Required action:
Below are some entries. Count how many of their lines include "info", then give that number only.

_ _ _ _ _

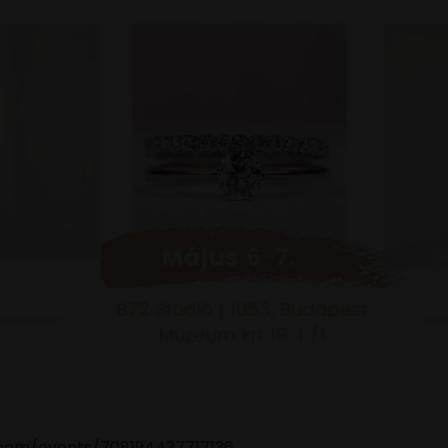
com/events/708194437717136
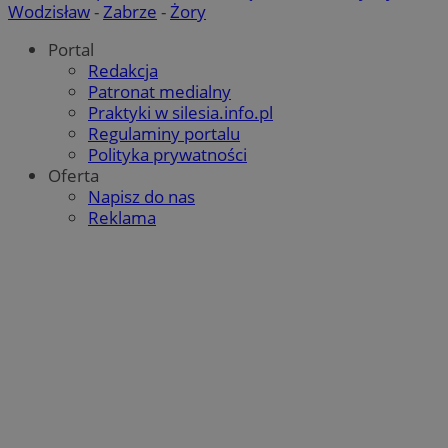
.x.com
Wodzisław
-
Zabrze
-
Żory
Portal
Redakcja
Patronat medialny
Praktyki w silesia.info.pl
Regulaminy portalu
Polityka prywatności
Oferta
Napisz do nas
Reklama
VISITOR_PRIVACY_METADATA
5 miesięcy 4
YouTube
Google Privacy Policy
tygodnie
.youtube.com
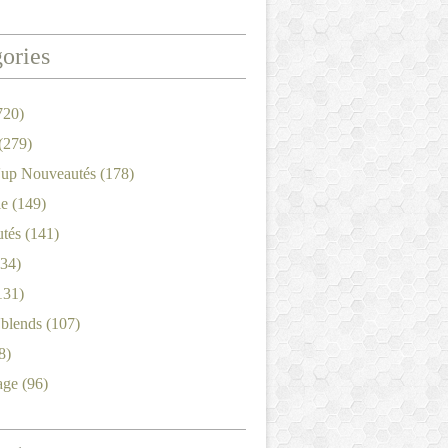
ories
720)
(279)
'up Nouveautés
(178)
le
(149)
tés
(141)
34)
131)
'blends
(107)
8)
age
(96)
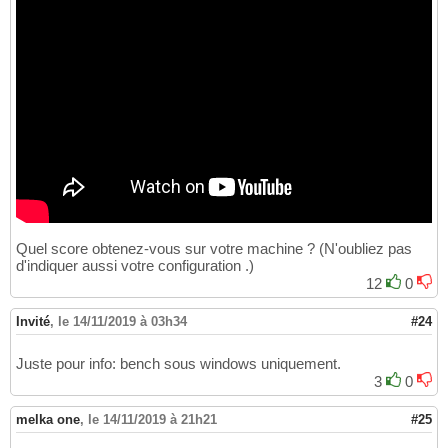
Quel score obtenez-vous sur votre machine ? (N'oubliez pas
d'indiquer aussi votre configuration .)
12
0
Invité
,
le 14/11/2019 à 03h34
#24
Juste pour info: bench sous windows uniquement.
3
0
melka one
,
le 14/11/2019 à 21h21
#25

_ _ _ _ _

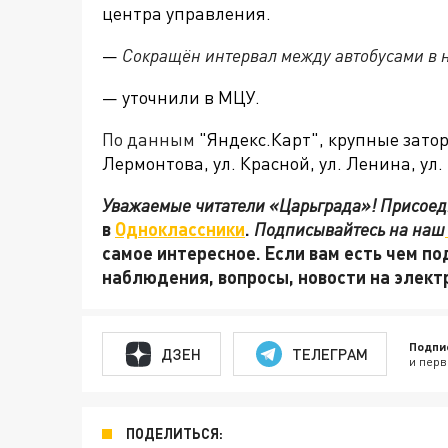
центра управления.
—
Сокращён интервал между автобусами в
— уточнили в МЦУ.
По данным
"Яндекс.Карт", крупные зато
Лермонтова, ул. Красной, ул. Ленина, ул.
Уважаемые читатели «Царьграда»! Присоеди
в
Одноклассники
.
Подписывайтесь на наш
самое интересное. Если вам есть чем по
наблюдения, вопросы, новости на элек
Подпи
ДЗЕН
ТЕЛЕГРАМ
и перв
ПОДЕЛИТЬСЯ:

_ _ _ _ _

Exercise solution:
2